Records drawn from a dataset

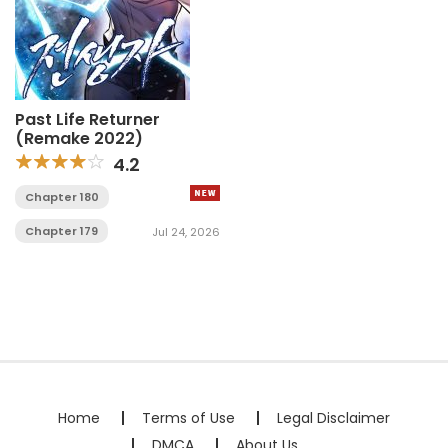
Past Life Returner
(Remake 2022)
4.2
Chapter 180
Chapter 179
Jul 24, 2026
Home
Terms of Use
Legal Disclaimer
DMCA
About Us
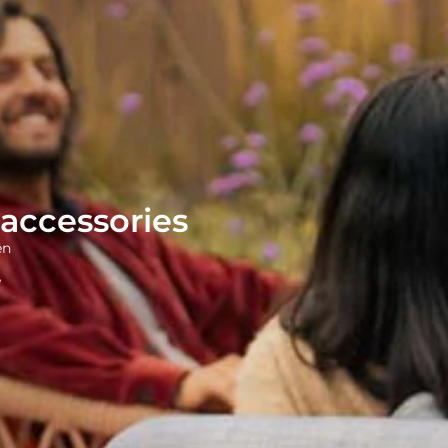
accessories
en
e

TASK GOAL: Each entry above must be restated word for word; the pictures stay out of the copy.

EXPECTED OUTPUT:
Past Life Returner
(Remake 2022)
4.2
Chapter 180
Chapter 179
Jul 24, 2026
Home
Terms of Use
Legal Disclaimer
DMCA
About Us
accessories
en
e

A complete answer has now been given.